We need a text corpus link

日本語版: 我らテキストコーパスのリンク集を作るべし

Why don't we make a collection of links to the text corpus? Why don't we know who used which corpus?
It's too inconvenient.
Or is there already a collection of links to the corpus? Am I just missing it?

There are some well-known names like Wikipedia and OSCAR, and there will be individual creators who may only know individual volunteers. There will also be many communities that have adopted the Creative Commons.
In Japan, 星空文庫Hoshizora Bunko is a good example. As of September 25 2020, there are 682 CC0 works posted here. But the site is well known, so maybe someone else has already added it to the Collector.
There's no way to know that. "Has anyone used this site?" I can't search for the added sentence, nor can I know the source of it. (Yes, how to do it is on Sentence collector copyright issues, but I didn't know that was possible until I read this topic. There should be an easier way to reference it.)

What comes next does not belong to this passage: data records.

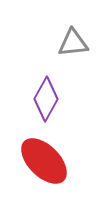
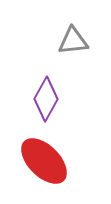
gray triangle: moved 2 px up
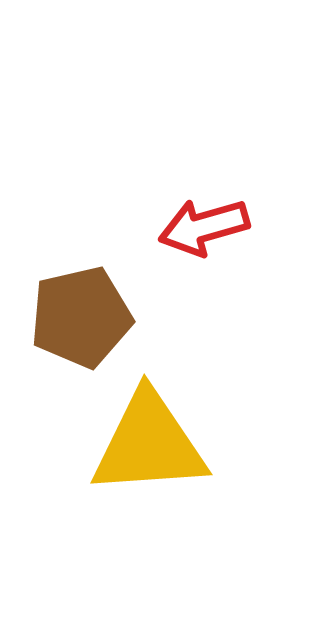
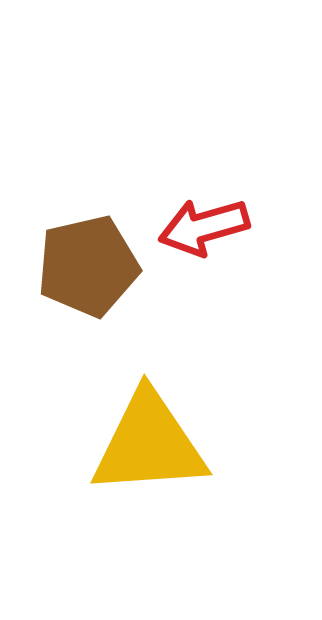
brown pentagon: moved 7 px right, 51 px up
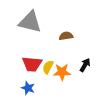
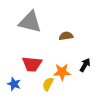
yellow semicircle: moved 17 px down
blue star: moved 14 px left, 4 px up
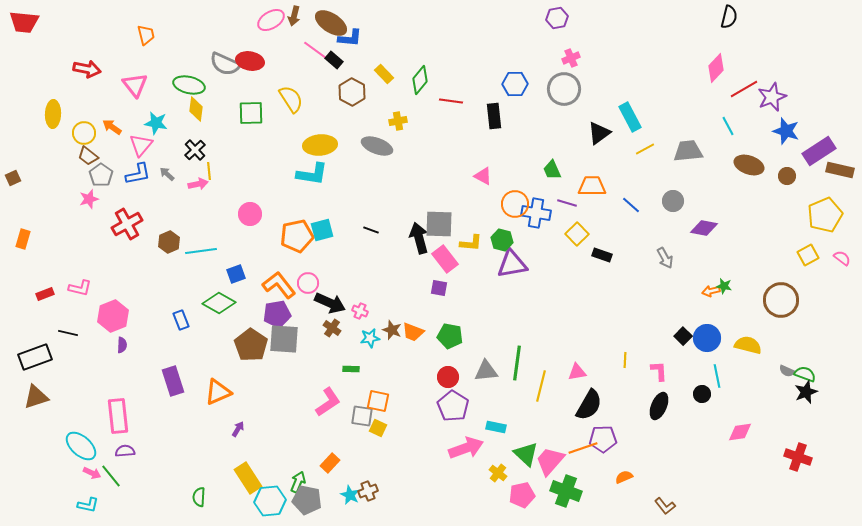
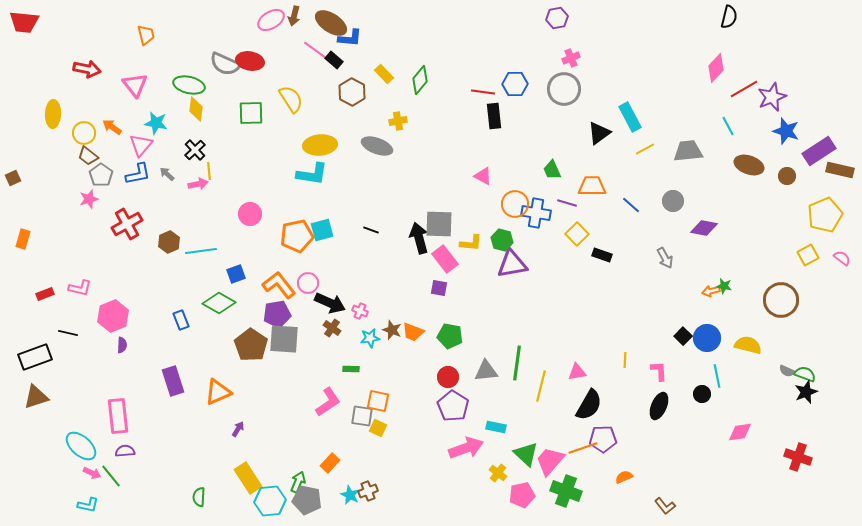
red line at (451, 101): moved 32 px right, 9 px up
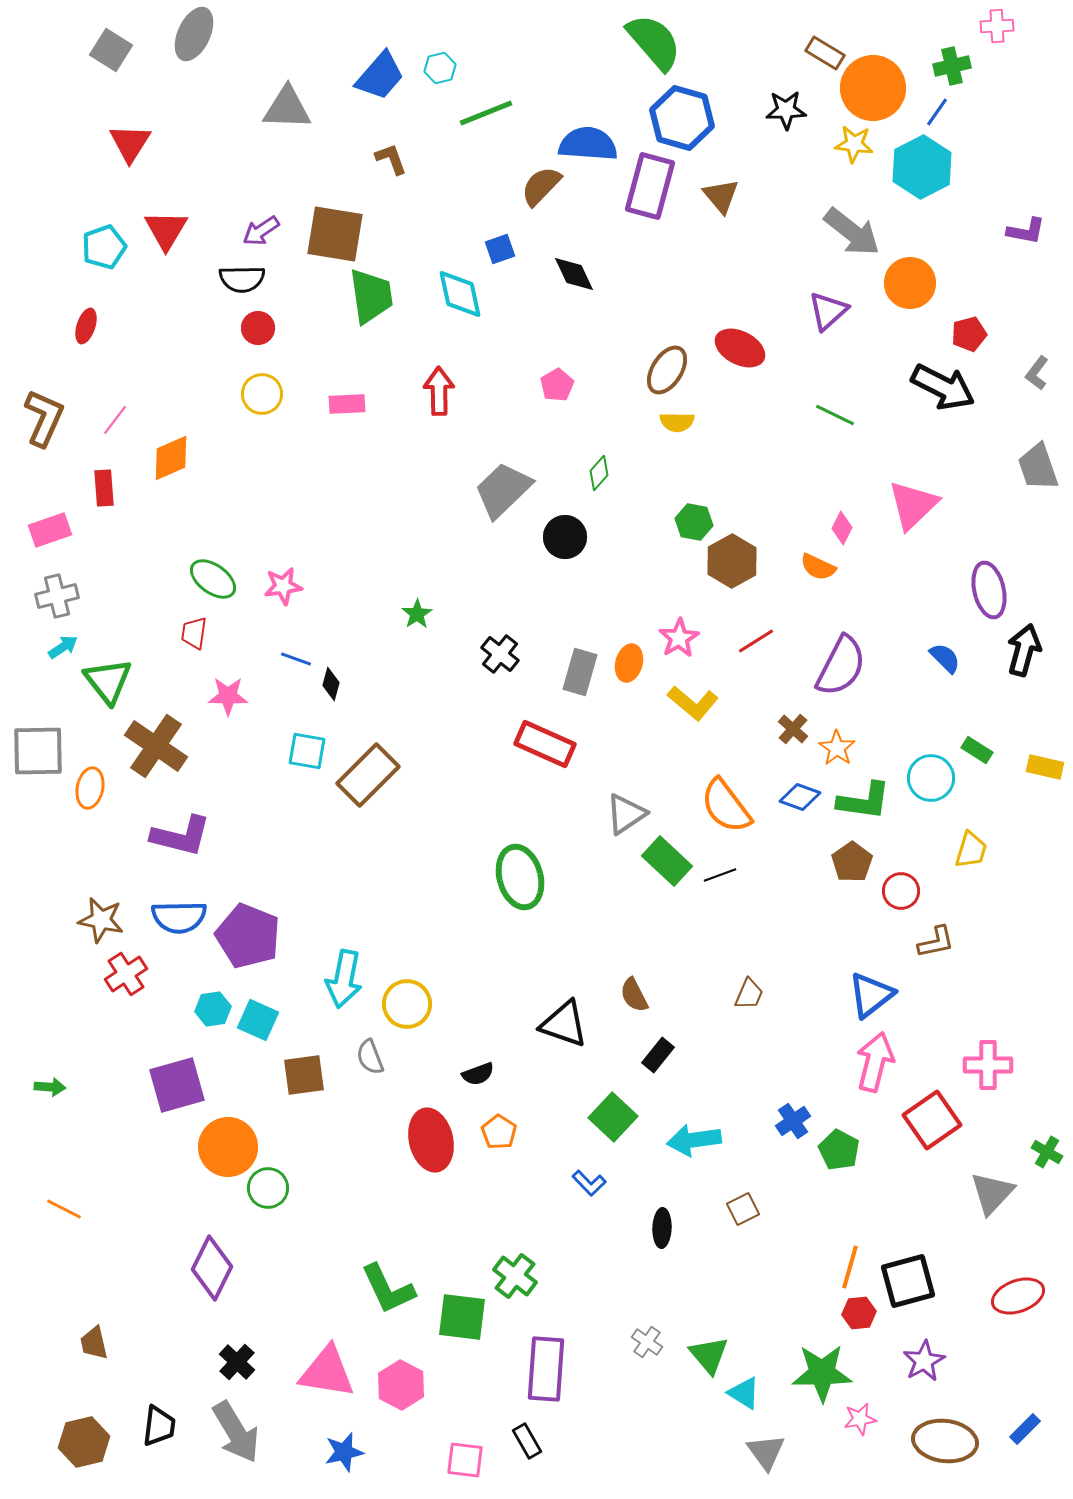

We need a corpus link from two directions:

  • Volunteers who discover the corpus will add links to it.
  • Link the source sent to the Sentence Collector.

We make a list of it and make it searchable.

I find the same issue and potential of a text corpus, so as a workaround in Trad. Chinese we just create another repo at Github and manual collecting the text that was for Common Voice.

The real scenario is that people donated text to text corpus via local or online events, then I submit those sentences to Sentence Collector.